Experiments with pepducins, peptides derived from receptor molecules, may lead to a new class of drugs for heart disease. Certain pepducins, report scientists based at Thomas Jefferson University, are capable of interacting with β2-adrenergic receptors and altering their signaling in a new way. The pepducins are capable of activating an alternative signaling pathway to promote contractility. With further development, these pepducins, or more refined versions of them, could be used to bolster failing hearts.
“There's much more work to be done before this is ready for patients,” said Thomas Jefferson University’s Jeffrey Benovic, Ph.D. “But this is an excellent example of how a little curiosity in the basic research laboratory can lead to discoveries that have the potential to change the way we treat a very common and very deadly illness.”
Dr. Benovic is the lead author of a paper (“β-Arrestin–Biased Signaling Through the β2-Adrenergic Receptor Promotes Cardiomyocyte Contraction”) that appeared June 27 in the Proceedings of the National Academy of Sciences. The paper focuses on a β-arrestin–biased pepducin of the β2-adrenergic receptor (β2AR). This pepducin is able to induce cardiomyocyte contractility and antiapoptotic signaling to provide a pharmacological template for next-generation cardiovascular pharmaceuticals.
This finding suggests it may be possible to overcome a drawback associated with β-blockers, which are commonly used to treat heart disease. β-blockers work by blocking the β-adrenergic receptors in the heart, saving heart cells from cell death. But β-adrenergic receptors also help keep the heart pumping, a function that this medication also blocks.

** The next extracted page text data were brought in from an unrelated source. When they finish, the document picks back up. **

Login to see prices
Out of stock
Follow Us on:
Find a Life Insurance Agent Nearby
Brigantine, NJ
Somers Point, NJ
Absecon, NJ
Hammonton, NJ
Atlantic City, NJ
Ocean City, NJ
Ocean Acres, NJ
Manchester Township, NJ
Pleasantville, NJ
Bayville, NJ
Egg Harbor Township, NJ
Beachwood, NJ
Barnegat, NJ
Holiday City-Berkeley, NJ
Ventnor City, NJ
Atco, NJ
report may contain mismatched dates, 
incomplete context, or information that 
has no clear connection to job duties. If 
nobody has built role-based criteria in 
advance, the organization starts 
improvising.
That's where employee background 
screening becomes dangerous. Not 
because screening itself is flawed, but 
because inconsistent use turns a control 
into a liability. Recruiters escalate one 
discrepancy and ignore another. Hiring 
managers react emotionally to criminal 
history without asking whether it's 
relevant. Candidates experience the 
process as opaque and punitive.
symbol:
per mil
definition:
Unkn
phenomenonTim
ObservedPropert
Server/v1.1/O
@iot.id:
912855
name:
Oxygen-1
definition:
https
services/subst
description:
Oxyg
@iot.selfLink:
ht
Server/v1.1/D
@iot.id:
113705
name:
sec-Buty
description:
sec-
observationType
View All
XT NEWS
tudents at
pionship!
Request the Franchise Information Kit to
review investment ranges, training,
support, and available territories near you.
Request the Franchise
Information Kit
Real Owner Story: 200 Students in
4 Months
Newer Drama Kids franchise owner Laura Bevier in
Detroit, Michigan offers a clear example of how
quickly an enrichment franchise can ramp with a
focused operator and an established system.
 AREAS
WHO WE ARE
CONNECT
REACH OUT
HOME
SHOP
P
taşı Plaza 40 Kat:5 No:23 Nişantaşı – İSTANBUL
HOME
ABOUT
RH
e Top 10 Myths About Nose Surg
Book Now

Tapping an alternative β-adrenergic pathway could block damage to the heart and also help it keep pumping. Of the β-adrenergic receptors present in the heart, it is the β1-adrenergic receptors that are primarily responsible for the heart's contraction, or pumping action, and that are targeted by traditional β-blockers. Dr. Benovic's lab, however, had developed pepducins that were derived from pieces of the β2-adrenergic receptor, and which, they discovered, could selectively activate the very receptor they came from.
It was while former graduate student Richard Carr, in Dr. Benovic's lab, was characterizing the properties of these pepducins that he noticed that the molecule shared similar characteristics to a common heart-failure medication called carvedilol. They sent the pepducin to their colleague Dr. Douglas Tilley, Ph.D., at Temple University who tested how heart cells responded to the molecule. “He was blown away by what he saw,” said Dr. Benovic.
When Dr. Tilley pulsed the heart cells with the pepducin, the cells started to beat more forcefully. “We didn't expect that this would happen,” said Dr. Benovic. The pepducin they were using was specific for the β2-adrenergic receptor pathway, and didn't have any effect on the β1 receptors. The researchers had demonstrated for the first time that contraction of heart muscle cells could be triggered via the β2-adrenergic receptor, using this novel pepducin.
Through further biochemical analysis, the researchers showed that the pepducin activated the ability of the β2-adrenergic receptor to interact with a secondary signaling molecule called β-arrestin and that it was this interaction that promoted the heart cells to beat. In addition, the pepducin only activated the β2-adrenergic receptor to 40 or 50%. By tinkering with the pepducin molecules, asserted Benovic, “we think we can get full activation.”
“To understand the relative contribution of β-arrestin bias to the efficacy of select β-blockers, a specific β-arrestin–biased pepducin for the β2AR, intracellular loop (ICL)1–9, was used to decouple β-arrestin–biased signaling from occupation of the orthosteric ligand-binding pocket,” wrote the authors of the PNAS article. “With similar efficacy to carvedilol [a β-blocker], ICL1–9 was able to promote β2AR phosphorylation, β-arrestin recruitment, β2AR internalization, and β-arrestin–biased signaling. Interestingly, ICL1–9 was also able to induce β2AR- and β-arrestin–dependent and Ca2+-independent contractility in primary adult murine cardiomyocytes, whereas carvedilol had no efficacy.”
The next steps, noted Dr. Benovic, are to design a better version of the pepducin. In addition, Dr. Benovic and colleagues plan to screen existing small molecules, or drugs, to see if one can mimic the action of the pepducin. They also plan to study the structure of the pepducin and the β2 receptors to gain better insight into the design of more effective pepducin-like molecules.